Training is the only way to minimize your potential F Ups. I’m not talking about standing still and firing a gun at a paper target. For example . . .

In a gunfight, the first best hit wins. Logic says you’ve got to actually get your gun out from your holster, in your hand and aimed in the right direction. So why aren’t all these concealed carry folks practicing their draw? I have yet to see a civilian practicing drawing their carry gun from a concealed holster at the American Firearms School.

Bottom line: if you’re not going to train the how, what, when, where and why of concealed carry, maybe you shouldn’t do it.

Don’t get me wrong: I’m all about the right to bear arms. Hundreds of thousands of poorly trained people do it every day.
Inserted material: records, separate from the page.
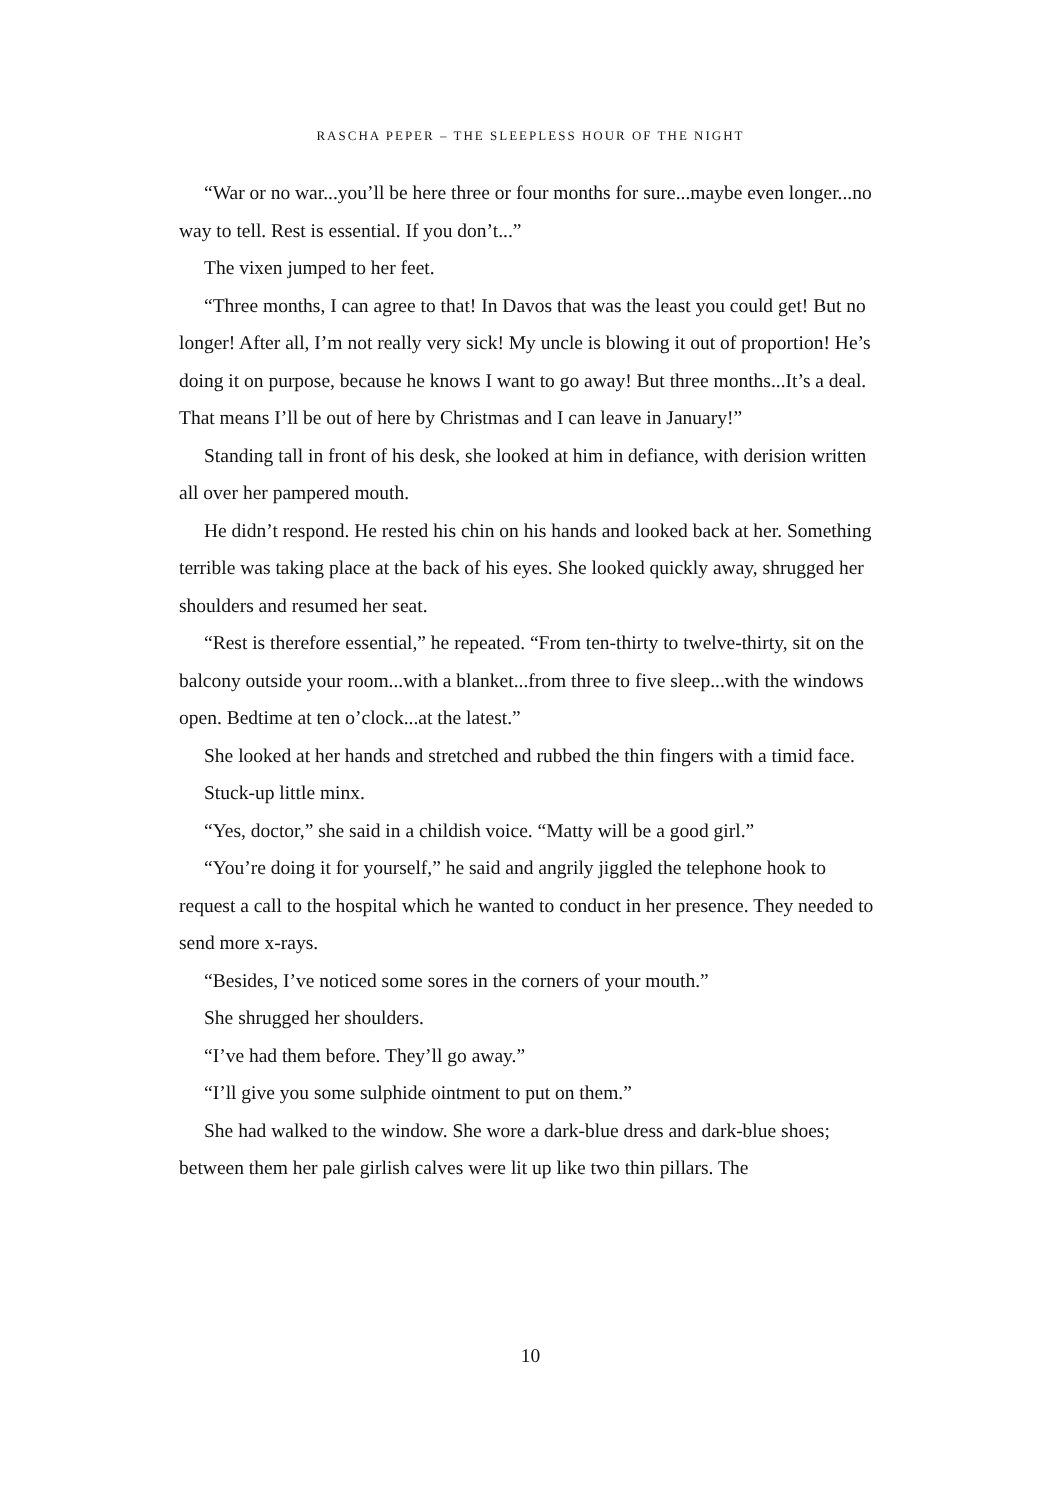RASCHA PEPER – THE SLEEPLESS HOUR OF THE NIGHT
“War or no war...you’ll be here three or four months for sure...maybe even longer...no way to tell. Rest is essential. If you don’t...”
The vixen jumped to her feet.
“Three months, I can agree to that! In Davos that was the least you could get! But no longer! After all, I’m not really very sick! My uncle is blowing it out of proportion! He’s doing it on purpose, because he knows I want to go away! But three months...It’s a deal. That means I’ll be out of here by Christmas and I can leave in January!”
Standing tall in front of his desk, she looked at him in defiance, with derision written all over her pampered mouth.
He didn’t respond. He rested his chin on his hands and looked back at her. Something terrible was taking place at the back of his eyes. She looked quickly away, shrugged her shoulders and resumed her seat.
“Rest is therefore essential,” he repeated. “From ten-thirty to twelve-thirty, sit on the balcony outside your room...with a blanket...from three to five sleep...with the windows open. Bedtime at ten o’clock...at the latest.”
She looked at her hands and stretched and rubbed the thin fingers with a timid face.
Stuck-up little minx.
“Yes, doctor,” she said in a childish voice. “Matty will be a good girl.”
“You’re doing it for yourself,” he said and angrily jiggled the telephone hook to request a call to the hospital which he wanted to conduct in her presence. They needed to send more x-rays.
“Besides, I’ve noticed some sores in the corners of your mouth.”
She shrugged her shoulders.
“I’ve had them before. They’ll go away.”
“I’ll give you some sulphide ointment to put on them.”
She had walked to the window. She wore a dark-blue dress and dark-blue shoes; between them her pale girlish calves were lit up like two thin pillars. The
10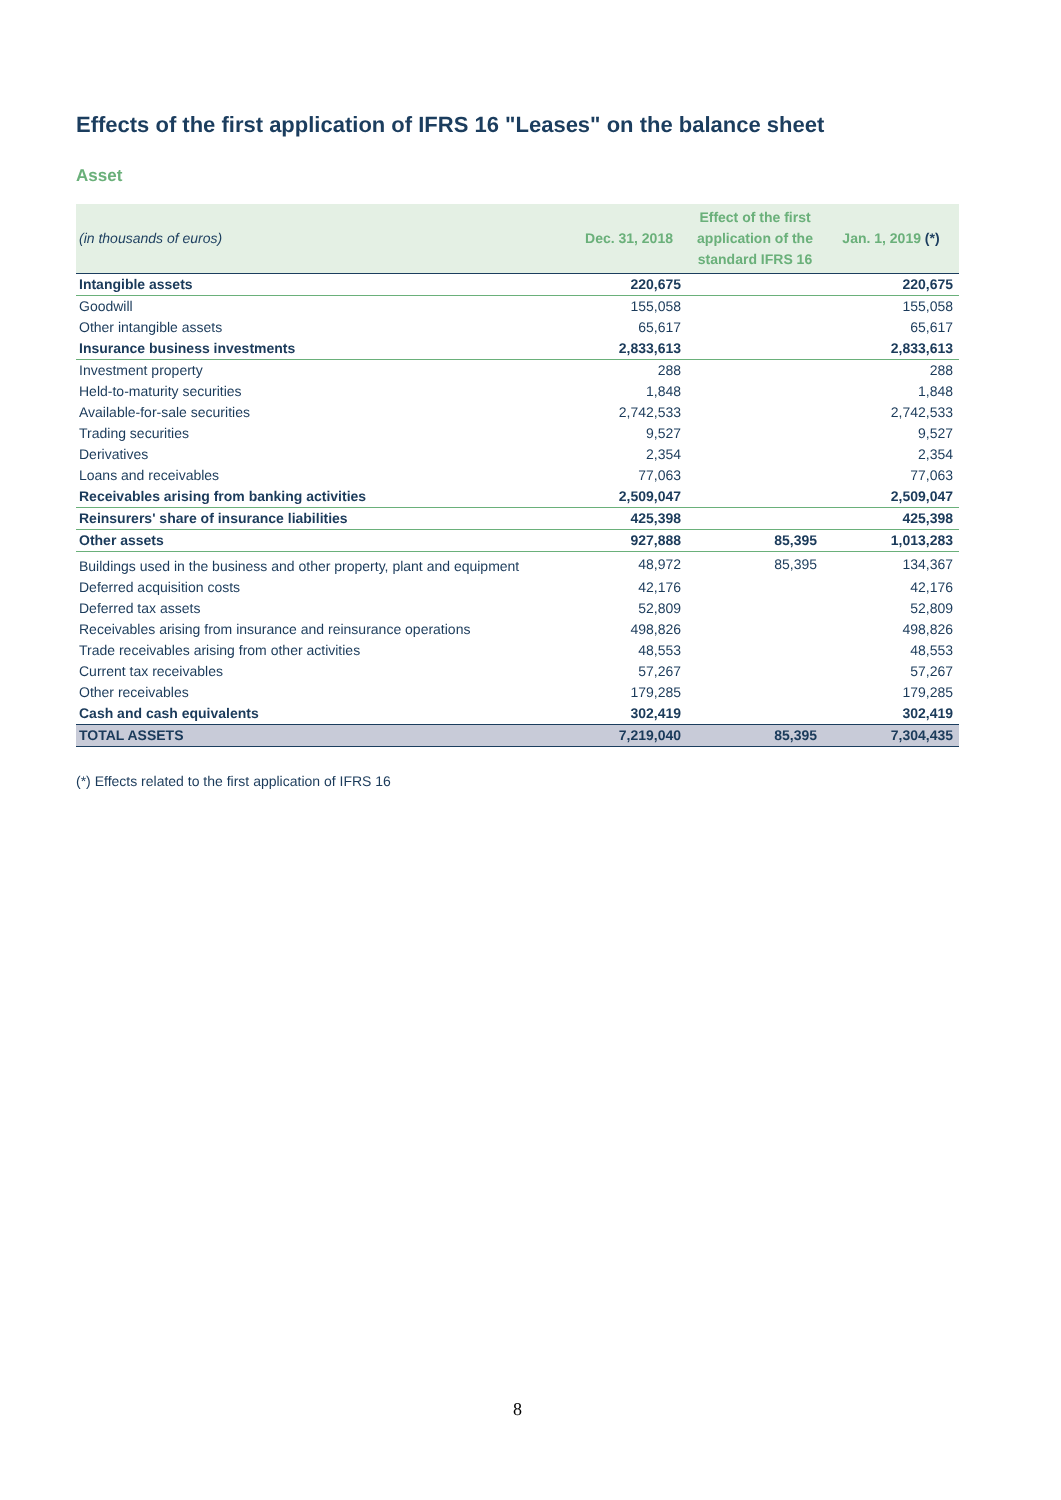Effects of the first application of IFRS 16 "Leases" on the balance sheet
Asset
| (in thousands of euros) | Dec. 31, 2018 | Effect of the first application of the standard IFRS 16 | Jan. 1, 2019 (*) |
| --- | --- | --- | --- |
| Intangible assets | 220,675 | | 220,675 |
| Goodwill | 155,058 | | 155,058 |
| Other intangible assets | 65,617 | | 65,617 |
| Insurance business investments | 2,833,613 | | 2,833,613 |
| Investment property | 288 | | 288 |
| Held-to-maturity securities | 1,848 | | 1,848 |
| Available-for-sale securities | 2,742,533 | | 2,742,533 |
| Trading securities | 9,527 | | 9,527 |
| Derivatives | 2,354 | | 2,354 |
| Loans and receivables | 77,063 | | 77,063 |
| Receivables arising from banking activities | 2,509,047 | | 2,509,047 |
| Reinsurers' share of insurance liabilities | 425,398 | | 425,398 |
| Other assets | 927,888 | 85,395 | 1,013,283 |
| Buildings used in the business and other property, plant and equipment | 48,972 | 85,395 | 134,367 |
| Deferred acquisition costs | 42,176 | | 42,176 |
| Deferred tax assets | 52,809 | | 52,809 |
| Receivables arising from insurance and reinsurance operations | 498,826 | | 498,826 |
| Trade receivables arising from other activities | 48,553 | | 48,553 |
| Current tax receivables | 57,267 | | 57,267 |
| Other receivables | 179,285 | | 179,285 |
| Cash and cash equivalents | 302,419 | | 302,419 |
| TOTAL ASSETS | 7,219,040 | 85,395 | 7,304,435 |
(*) Effects related to the first application of IFRS 16
8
I’m entirely open to the possibility that it may be better to have a gun than not—even if you’re clueless on the gunfighting front.

But it may not. People tend to get pissed off when you shoot them. Cops aren’t the only ones who get shot with their own gun. You could shoot yourself.

Anything worth doing is worth doing well. If you’re not prepared to do the concealed carry thing well, given the risks, maybe you shouldn’t.

3. You’re pro gun control

Chicago Mayor Richard Daley has not one but several armed bodyguards. As does New York Mayor Michael Bloomberg. Both staunch advocates of gun control have helped their supporters get otherwise unobtainable concealed carry permits. That ain’t right.

Nor is it right for someone who believes in gun control to carry a concealed weapon. It’s the worst sort of hypocrisy—the sort that has life-threatening consequences for other people.

You gotta walk the talk. Otherwise, your whole belief system is a complete and utter sham. You have no credibility whatsoever, on anything, ever. Just like a politician. You wouldn’t want that would you?

As for those who espouse gun control lite—favoring only those gun control laws that don’t exclude them from concealed carry—try again. Before you strap on a deadly weapon, use your experience to gain a better understanding of the purpose of the Second Amendment, and the motivations of those less financially or intellectually gifted than yourself who seek to exercise their right to bear arms.

At the end of the proverbial English day, a concealed carry gun is an enormous responsibility. In many places in these here United States, you have the freedom of choice. Carry or don’t carry? Don’t discount either possibility.